- [WORK TASK] The records below hold a stretch from the line with "The training happens" through the line with "perform back prop."; return exactly those lines, ends included, and nothing more.

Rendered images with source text
□ □ □

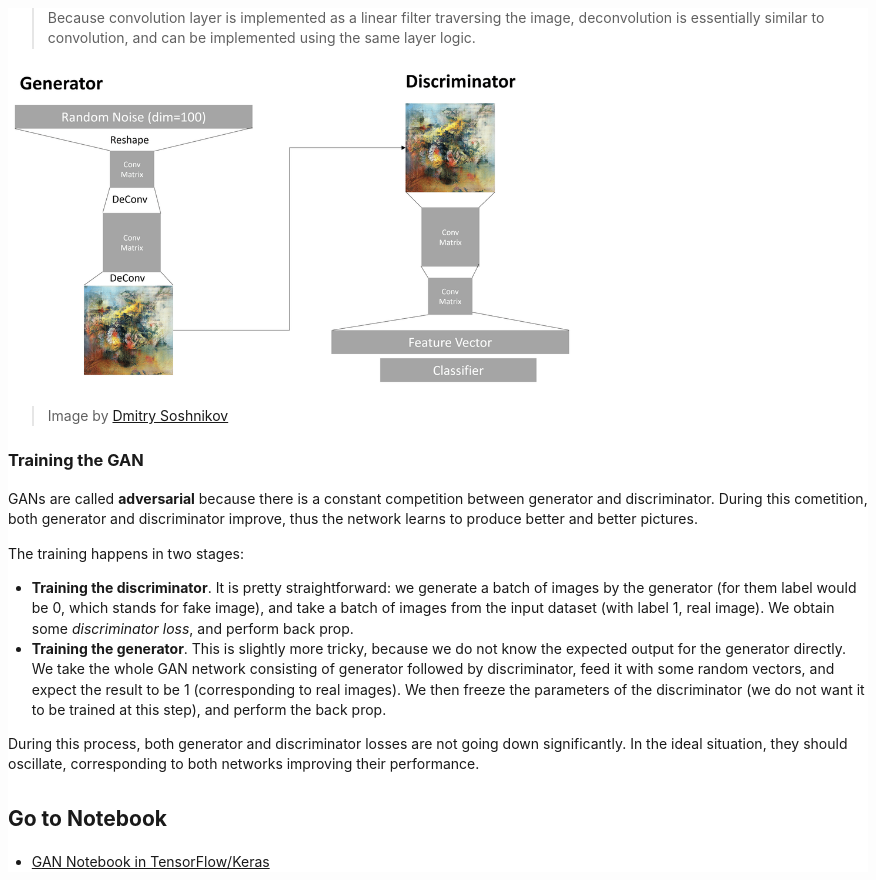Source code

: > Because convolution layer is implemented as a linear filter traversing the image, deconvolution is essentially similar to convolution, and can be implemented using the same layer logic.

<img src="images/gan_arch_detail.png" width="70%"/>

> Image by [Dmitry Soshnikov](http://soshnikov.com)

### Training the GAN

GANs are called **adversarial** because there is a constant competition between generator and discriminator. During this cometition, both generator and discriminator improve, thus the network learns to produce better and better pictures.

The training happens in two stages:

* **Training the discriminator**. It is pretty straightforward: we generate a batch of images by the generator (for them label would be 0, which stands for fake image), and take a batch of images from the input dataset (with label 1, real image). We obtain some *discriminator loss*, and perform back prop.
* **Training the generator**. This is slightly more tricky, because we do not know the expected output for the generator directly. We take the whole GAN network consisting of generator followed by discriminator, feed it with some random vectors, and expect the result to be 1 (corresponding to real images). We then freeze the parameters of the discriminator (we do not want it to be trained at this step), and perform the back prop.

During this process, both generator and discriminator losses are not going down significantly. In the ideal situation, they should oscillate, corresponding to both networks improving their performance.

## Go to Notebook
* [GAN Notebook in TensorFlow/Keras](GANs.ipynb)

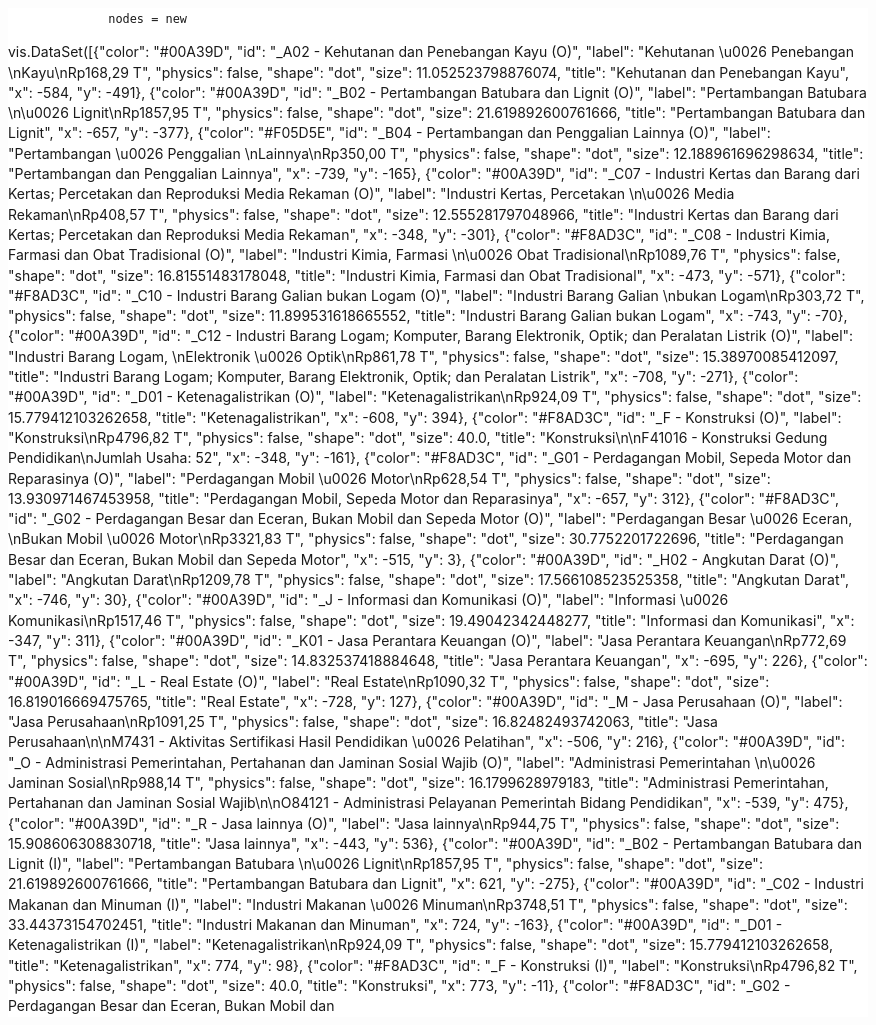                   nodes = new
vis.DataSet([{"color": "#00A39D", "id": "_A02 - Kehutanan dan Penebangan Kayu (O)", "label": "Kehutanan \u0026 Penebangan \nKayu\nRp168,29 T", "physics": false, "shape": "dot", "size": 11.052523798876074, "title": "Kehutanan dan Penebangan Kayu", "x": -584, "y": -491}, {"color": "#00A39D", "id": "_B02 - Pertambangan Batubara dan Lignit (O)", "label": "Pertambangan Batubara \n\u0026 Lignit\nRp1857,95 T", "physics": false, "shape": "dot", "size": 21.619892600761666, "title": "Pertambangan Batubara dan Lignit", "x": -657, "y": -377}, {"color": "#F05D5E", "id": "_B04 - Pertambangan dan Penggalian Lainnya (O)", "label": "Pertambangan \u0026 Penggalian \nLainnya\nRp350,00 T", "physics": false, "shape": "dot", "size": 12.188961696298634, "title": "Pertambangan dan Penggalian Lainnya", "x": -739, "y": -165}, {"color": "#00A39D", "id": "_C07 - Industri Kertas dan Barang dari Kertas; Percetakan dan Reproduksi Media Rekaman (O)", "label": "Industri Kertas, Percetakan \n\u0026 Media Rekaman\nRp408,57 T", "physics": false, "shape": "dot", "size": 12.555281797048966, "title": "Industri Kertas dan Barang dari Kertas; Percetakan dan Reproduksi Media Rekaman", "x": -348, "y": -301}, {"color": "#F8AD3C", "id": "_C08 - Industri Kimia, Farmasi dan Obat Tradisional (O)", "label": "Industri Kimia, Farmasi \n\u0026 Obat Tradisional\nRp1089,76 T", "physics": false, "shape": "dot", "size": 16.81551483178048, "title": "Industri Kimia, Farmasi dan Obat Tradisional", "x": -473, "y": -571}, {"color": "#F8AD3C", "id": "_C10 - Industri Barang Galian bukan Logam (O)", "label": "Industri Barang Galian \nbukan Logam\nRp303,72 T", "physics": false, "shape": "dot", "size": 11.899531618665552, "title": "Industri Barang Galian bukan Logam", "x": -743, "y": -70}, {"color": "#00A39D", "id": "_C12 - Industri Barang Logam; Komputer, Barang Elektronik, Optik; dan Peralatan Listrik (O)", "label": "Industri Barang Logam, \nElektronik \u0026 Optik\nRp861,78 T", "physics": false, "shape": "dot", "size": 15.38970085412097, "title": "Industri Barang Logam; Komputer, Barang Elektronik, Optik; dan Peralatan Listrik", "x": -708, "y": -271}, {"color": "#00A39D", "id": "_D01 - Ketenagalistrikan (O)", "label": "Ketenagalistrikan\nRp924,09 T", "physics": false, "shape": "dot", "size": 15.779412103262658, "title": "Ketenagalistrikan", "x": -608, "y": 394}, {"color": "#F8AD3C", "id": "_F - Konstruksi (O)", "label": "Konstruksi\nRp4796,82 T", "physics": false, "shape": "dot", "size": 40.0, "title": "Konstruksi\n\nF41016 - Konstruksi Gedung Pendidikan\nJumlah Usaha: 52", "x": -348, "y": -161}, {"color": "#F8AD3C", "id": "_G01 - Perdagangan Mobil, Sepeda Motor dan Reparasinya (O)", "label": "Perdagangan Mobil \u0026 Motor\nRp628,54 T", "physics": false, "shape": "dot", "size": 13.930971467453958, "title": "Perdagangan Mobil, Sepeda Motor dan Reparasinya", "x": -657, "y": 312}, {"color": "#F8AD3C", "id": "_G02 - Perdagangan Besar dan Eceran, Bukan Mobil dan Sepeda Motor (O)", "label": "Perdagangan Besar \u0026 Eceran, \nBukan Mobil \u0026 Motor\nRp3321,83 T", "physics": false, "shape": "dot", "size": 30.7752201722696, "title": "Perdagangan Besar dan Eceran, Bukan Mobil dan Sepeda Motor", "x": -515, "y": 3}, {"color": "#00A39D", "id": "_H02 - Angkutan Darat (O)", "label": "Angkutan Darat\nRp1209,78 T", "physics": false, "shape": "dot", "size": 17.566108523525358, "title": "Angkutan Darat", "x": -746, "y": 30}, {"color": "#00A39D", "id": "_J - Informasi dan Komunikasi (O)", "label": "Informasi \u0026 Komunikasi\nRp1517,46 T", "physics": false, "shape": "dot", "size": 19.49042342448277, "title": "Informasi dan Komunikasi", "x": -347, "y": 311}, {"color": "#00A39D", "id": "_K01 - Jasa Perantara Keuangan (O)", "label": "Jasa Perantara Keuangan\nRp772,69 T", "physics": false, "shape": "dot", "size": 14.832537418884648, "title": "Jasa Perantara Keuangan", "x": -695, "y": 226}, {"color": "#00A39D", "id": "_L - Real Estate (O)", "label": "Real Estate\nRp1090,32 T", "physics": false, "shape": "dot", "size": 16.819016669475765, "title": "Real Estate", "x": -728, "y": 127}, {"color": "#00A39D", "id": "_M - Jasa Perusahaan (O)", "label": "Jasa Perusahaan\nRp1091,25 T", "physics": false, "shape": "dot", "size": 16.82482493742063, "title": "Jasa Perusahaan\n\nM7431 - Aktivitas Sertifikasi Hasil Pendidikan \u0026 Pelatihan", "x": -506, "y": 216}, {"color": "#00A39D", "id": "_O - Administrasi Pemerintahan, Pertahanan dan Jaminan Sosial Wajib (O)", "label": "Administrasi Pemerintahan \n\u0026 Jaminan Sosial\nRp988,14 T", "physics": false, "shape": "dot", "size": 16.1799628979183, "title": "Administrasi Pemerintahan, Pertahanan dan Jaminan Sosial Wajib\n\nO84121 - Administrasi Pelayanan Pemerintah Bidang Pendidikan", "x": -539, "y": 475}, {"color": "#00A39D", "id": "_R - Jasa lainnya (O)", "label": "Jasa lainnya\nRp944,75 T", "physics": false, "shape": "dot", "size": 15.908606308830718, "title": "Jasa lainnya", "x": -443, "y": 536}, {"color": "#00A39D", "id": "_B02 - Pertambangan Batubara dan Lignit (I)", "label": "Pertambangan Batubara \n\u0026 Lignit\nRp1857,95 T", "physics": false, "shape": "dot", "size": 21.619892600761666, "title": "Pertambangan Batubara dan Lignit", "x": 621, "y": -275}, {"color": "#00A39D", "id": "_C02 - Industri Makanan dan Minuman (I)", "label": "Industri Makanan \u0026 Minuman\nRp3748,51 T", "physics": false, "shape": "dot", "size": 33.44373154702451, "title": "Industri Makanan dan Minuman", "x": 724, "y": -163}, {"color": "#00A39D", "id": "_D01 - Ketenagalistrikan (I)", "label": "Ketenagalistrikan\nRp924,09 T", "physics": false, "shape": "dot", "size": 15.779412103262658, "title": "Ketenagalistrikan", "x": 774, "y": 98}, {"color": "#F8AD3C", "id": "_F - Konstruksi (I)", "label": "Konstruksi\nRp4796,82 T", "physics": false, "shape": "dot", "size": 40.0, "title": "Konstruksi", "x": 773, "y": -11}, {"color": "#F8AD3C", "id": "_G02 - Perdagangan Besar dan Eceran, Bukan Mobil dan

□ □ □

- [RESULT OF THE TASK]
The training happens in two stages:

* **Training the discriminator**. It is pretty straightforward: we generate a batch of images by the generator (for them label would be 0, which stands for fake image), and take a batch of images from the input dataset (with label 1, real image). We obtain some *discriminator loss*, and perform back prop.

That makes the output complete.